#### [Information shown]
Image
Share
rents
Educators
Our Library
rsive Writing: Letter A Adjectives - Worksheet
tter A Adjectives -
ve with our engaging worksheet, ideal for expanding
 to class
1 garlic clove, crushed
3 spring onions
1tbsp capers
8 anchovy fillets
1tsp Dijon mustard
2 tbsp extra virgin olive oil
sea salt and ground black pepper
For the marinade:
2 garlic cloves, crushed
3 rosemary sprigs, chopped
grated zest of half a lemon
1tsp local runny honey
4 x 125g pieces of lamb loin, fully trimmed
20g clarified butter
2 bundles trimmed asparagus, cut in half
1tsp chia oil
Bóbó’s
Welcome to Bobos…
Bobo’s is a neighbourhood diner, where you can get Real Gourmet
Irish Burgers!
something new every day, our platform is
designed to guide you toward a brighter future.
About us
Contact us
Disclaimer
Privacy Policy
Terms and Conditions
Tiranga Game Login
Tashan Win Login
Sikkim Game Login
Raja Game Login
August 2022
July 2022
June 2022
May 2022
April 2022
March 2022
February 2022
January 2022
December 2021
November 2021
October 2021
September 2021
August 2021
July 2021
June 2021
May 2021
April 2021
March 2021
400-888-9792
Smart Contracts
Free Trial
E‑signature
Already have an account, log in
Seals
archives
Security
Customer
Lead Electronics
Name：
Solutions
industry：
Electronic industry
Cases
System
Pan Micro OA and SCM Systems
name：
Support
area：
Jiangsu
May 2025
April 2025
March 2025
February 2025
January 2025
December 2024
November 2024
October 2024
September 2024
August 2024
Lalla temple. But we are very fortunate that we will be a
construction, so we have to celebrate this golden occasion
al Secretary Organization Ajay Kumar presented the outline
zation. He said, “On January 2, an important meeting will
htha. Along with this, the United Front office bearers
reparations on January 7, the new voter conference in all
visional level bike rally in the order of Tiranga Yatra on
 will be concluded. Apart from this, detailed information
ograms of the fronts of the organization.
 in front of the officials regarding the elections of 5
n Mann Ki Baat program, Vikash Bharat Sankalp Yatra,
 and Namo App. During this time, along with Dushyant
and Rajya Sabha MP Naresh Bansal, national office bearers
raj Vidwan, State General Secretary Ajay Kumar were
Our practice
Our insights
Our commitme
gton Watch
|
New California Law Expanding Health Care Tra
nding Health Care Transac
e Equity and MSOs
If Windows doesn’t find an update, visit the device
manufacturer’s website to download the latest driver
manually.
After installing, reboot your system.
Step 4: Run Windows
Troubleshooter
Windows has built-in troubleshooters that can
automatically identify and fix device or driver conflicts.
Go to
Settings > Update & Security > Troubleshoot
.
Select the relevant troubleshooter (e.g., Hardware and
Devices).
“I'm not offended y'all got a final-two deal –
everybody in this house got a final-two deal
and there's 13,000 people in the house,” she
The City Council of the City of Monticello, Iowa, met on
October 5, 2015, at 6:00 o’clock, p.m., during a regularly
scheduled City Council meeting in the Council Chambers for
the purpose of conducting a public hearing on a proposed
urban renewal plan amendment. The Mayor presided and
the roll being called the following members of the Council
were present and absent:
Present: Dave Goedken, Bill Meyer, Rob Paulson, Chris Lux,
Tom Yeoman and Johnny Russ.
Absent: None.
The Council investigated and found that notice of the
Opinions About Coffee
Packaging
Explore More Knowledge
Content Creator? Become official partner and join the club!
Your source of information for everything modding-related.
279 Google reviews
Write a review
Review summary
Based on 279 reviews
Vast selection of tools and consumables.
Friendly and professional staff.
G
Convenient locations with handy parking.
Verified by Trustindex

#### [Exercise prompt]
Please reproduce the rows, swapping each "Login" for "Sign In" and leaving everything else unchanged.

#### [Exercise response]
Image
Share
rents
Educators
Our Library
rsive Writing: Letter A Adjectives - Worksheet
tter A Adjectives -
ve with our engaging worksheet, ideal for expanding
 to class
1 garlic clove, crushed
3 spring onions
1tbsp capers
8 anchovy fillets
1tsp Dijon mustard
2 tbsp extra virgin olive oil
sea salt and ground black pepper
For the marinade:
2 garlic cloves, crushed
3 rosemary sprigs, chopped
grated zest of half a lemon
1tsp local runny honey
4 x 125g pieces of lamb loin, fully trimmed
20g clarified butter
2 bundles trimmed asparagus, cut in half
1tsp chia oil
Bóbó’s
Welcome to Bobos…
Bobo’s is a neighbourhood diner, where you can get Real Gourmet
Irish Burgers!
something new every day, our platform is
designed to guide you toward a brighter future.
About us
Contact us
Disclaimer
Privacy Policy
Terms and Conditions
Tiranga Game Sign In
Tashan Win Sign In
Sikkim Game Sign In
Raja Game Sign In
August 2022
July 2022
June 2022
May 2022
April 2022
March 2022
February 2022
January 2022
December 2021
November 2021
October 2021
September 2021
August 2021
July 2021
June 2021
May 2021
April 2021
March 2021
400-888-9792
Smart Contracts
Free Trial
E‑signature
Already have an account, log in
Seals
archives
Security
Customer
Lead Electronics
Name：
Solutions
industry：
Electronic industry
Cases
System
Pan Micro OA and SCM Systems
name：
Support
area：
Jiangsu
May 2025
April 2025
March 2025
February 2025
January 2025
December 2024
November 2024
October 2024
September 2024
August 2024
Lalla temple. But we are very fortunate that we will be a
construction, so we have to celebrate this golden occasion
al Secretary Organization Ajay Kumar presented the outline
zation. He said, “On January 2, an important meeting will
htha. Along with this, the United Front office bearers
reparations on January 7, the new voter conference in all
visional level bike rally in the order of Tiranga Yatra on
 will be concluded. Apart from this, detailed information
ograms of the fronts of the organization.
 in front of the officials regarding the elections of 5
n Mann Ki Baat program, Vikash Bharat Sankalp Yatra,
 and Namo App. During this time, along with Dushyant
and Rajya Sabha MP Naresh Bansal, national office bearers
raj Vidwan, State General Secretary Ajay Kumar were
Our practice
Our insights
Our commitme
gton Watch
|
New California Law Expanding Health Care Tra
nding Health Care Transac
e Equity and MSOs
If Windows doesn’t find an update, visit the device
manufacturer’s website to download the latest driver
manually.
After installing, reboot your system.
Step 4: Run Windows
Troubleshooter
Windows has built-in troubleshooters that can
automatically identify and fix device or driver conflicts.
Go to
Settings > Update & Security > Troubleshoot
.
Select the relevant troubleshooter (e.g., Hardware and
Devices).
“I'm not offended y'all got a final-two deal –
everybody in this house got a final-two deal
and there's 13,000 people in the house,” she
The City Council of the City of Monticello, Iowa, met on
October 5, 2015, at 6:00 o’clock, p.m., during a regularly
scheduled City Council meeting in the Council Chambers for
the purpose of conducting a public hearing on a proposed
urban renewal plan amendment. The Mayor presided and
the roll being called the following members of the Council
were present and absent:
Present: Dave Goedken, Bill Meyer, Rob Paulson, Chris Lux,
Tom Yeoman and Johnny Russ.
Absent: None.
The Council investigated and found that notice of the
Opinions About Coffee
Packaging
Explore More Knowledge
Content Creator? Become official partner and join the club!
Your source of information for everything modding-related.
279 Google reviews
Write a review
Review summary
Based on 279 reviews
Vast selection of tools and consumables.
Friendly and professional staff.
G
Convenient locations with handy parking.
Verified by Trustindex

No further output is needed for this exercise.